DATA IN THIS EXERCISE section start

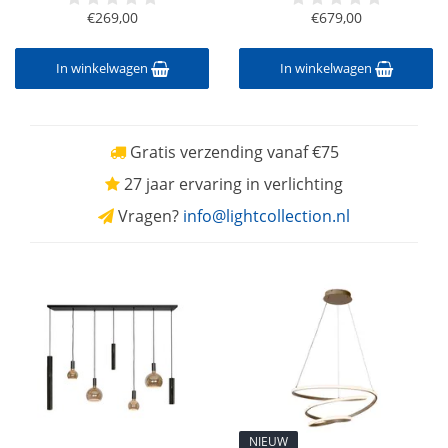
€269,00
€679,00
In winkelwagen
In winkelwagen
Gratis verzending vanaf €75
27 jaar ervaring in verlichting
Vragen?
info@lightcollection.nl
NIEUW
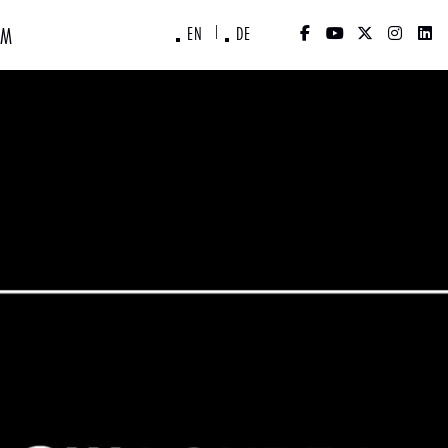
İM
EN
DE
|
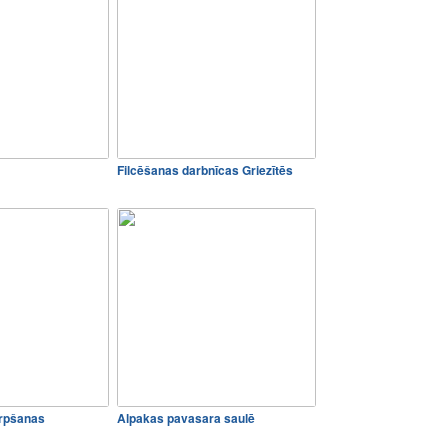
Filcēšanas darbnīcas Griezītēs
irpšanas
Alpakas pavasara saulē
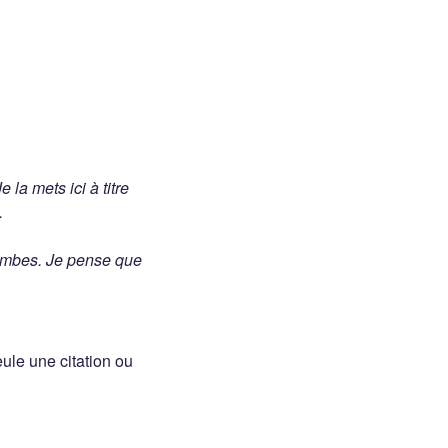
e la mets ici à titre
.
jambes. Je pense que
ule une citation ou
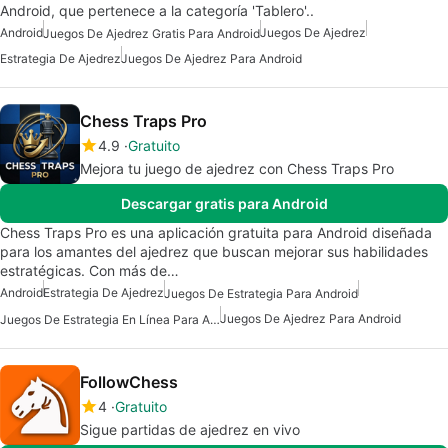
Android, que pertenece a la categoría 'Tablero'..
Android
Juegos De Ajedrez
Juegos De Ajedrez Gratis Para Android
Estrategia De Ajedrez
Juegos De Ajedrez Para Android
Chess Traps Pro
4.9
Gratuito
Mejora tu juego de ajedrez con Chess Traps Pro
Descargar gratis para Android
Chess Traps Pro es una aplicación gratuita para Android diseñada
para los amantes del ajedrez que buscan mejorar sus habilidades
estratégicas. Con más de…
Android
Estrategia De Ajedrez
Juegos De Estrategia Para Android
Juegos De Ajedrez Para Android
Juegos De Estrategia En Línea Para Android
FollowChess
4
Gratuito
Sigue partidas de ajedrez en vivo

DATA IN THIS EXERCISE section end

» **TASK REQUIREMENTS**: Reproduce the data above line for line, leaving out the picture markers.

» **SOLUTION TO THIS PROBLEM**:
€269,00
€679,00
In winkelwagen
In winkelwagen
Gratis verzending vanaf €75
27 jaar ervaring in verlichting
Vragen?
info@lightcollection.nl
NIEUW
İM
EN
DE
|
Filcēšanas darbnīcas Griezītēs
irpšanas
Alpakas pavasara saulē
e la mets ici à titre
.
jambes. Je pense que
ule une citation ou
Android, que pertenece a la categoría 'Tablero'..
Android
Juegos De Ajedrez
Juegos De Ajedrez Gratis Para Android
Estrategia De Ajedrez
Juegos De Ajedrez Para Android
Chess Traps Pro
4.9
Gratuito
Mejora tu juego de ajedrez con Chess Traps Pro
Descargar gratis para Android
Chess Traps Pro es una aplicación gratuita para Android diseñada
para los amantes del ajedrez que buscan mejorar sus habilidades
estratégicas. Con más de…
Android
Estrategia De Ajedrez
Juegos De Estrategia Para Android
Juegos De Ajedrez Para Android
Juegos De Estrategia En Línea Para Android
FollowChess
4
Gratuito
Sigue partidas de ajedrez en vivo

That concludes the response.